[[ PROVIDED DATA open ]]

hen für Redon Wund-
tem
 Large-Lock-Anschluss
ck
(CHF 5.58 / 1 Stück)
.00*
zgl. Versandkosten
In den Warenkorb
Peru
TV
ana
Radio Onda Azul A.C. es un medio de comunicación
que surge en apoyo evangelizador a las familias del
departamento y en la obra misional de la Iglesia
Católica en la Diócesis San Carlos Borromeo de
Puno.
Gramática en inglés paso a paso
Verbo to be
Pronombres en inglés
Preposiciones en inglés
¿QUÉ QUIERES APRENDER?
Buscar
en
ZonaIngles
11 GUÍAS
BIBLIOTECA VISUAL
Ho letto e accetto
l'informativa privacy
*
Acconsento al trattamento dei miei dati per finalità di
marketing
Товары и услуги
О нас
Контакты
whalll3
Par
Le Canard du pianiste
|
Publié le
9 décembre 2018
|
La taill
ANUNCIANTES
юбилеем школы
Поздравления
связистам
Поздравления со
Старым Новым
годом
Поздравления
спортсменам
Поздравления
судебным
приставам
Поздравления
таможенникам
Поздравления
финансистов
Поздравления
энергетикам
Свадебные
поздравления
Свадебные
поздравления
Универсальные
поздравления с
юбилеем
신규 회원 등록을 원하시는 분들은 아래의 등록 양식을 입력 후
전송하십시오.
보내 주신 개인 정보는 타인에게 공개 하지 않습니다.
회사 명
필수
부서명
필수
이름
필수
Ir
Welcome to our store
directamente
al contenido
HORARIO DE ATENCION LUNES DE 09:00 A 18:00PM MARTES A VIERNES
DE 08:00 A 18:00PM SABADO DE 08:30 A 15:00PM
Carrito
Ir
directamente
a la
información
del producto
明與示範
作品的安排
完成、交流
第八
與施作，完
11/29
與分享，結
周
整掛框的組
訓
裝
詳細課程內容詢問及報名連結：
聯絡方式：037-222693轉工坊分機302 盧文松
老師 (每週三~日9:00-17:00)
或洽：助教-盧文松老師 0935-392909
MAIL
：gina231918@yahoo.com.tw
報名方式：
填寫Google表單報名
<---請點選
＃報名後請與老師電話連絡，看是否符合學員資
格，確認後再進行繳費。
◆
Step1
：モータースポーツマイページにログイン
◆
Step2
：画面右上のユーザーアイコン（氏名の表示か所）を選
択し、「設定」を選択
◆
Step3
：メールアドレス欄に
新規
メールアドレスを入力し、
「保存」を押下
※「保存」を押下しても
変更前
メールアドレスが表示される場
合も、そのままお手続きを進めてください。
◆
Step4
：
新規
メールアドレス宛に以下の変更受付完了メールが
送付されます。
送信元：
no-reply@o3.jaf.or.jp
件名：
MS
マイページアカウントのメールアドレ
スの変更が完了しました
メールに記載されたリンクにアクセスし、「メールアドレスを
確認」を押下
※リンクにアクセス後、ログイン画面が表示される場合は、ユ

[[ PROVIDED DATA closed ]]

§ **ASSIGNMENT**:
Each line of the data must come back exactly as written.

§ **WRITTEN ANSWER**:
hen für Redon Wund-
tem
 Large-Lock-Anschluss
ck
(CHF 5.58 / 1 Stück)
.00*
zgl. Versandkosten
In den Warenkorb
Peru
TV
ana
Radio Onda Azul A.C. es un medio de comunicación
que surge en apoyo evangelizador a las familias del
departamento y en la obra misional de la Iglesia
Católica en la Diócesis San Carlos Borromeo de
Puno.
Gramática en inglés paso a paso
Verbo to be
Pronombres en inglés
Preposiciones en inglés
¿QUÉ QUIERES APRENDER?
Buscar
en
ZonaIngles
11 GUÍAS
BIBLIOTECA VISUAL
Ho letto e accetto
l'informativa privacy
*
Acconsento al trattamento dei miei dati per finalità di
marketing
Товары и услуги
О нас
Контакты
whalll3
Par
Le Canard du pianiste
|
Publié le
9 décembre 2018
|
La taill
ANUNCIANTES
юбилеем школы
Поздравления
связистам
Поздравления со
Старым Новым
годом
Поздравления
спортсменам
Поздравления
судебным
приставам
Поздравления
таможенникам
Поздравления
финансистов
Поздравления
энергетикам
Свадебные
поздравления
Свадебные
поздравления
Универсальные
поздравления с
юбилеем
신규 회원 등록을 원하시는 분들은 아래의 등록 양식을 입력 후
전송하십시오.
보내 주신 개인 정보는 타인에게 공개 하지 않습니다.
회사 명
필수
부서명
필수
이름
필수
Ir
Welcome to our store
directamente
al contenido
HORARIO DE ATENCION LUNES DE 09:00 A 18:00PM MARTES A VIERNES
DE 08:00 A 18:00PM SABADO DE 08:30 A 15:00PM
Carrito
Ir
directamente
a la
información
del producto
明與示範
作品的安排
完成、交流
第八
與施作，完
11/29
與分享，結
周
整掛框的組
訓
裝
詳細課程內容詢問及報名連結：
聯絡方式：037-222693轉工坊分機302 盧文松
老師 (每週三~日9:00-17:00)
或洽：助教-盧文松老師 0935-392909
MAIL
：gina231918@yahoo.com.tw
報名方式：
填寫Google表單報名
<---請點選
＃報名後請與老師電話連絡，看是否符合學員資
格，確認後再進行繳費。
◆
Step1
：モータースポーツマイページにログイン
◆
Step2
：画面右上のユーザーアイコン（氏名の表示か所）を選
択し、「設定」を選択
◆
Step3
：メールアドレス欄に
新規
メールアドレスを入力し、
「保存」を押下
※「保存」を押下しても
変更前
メールアドレスが表示される場
合も、そのままお手続きを進めてください。
◆
Step4
：
新規
メールアドレス宛に以下の変更受付完了メールが
送付されます。
送信元：
no-reply@o3.jaf.or.jp
件名：
MS
マイページアカウントのメールアドレ
スの変更が完了しました
メールに記載されたリンクにアクセスし、「メールアドレスを
確認」を押下
※リンクにアクセス後、ログイン画面が表示される場合は、ユ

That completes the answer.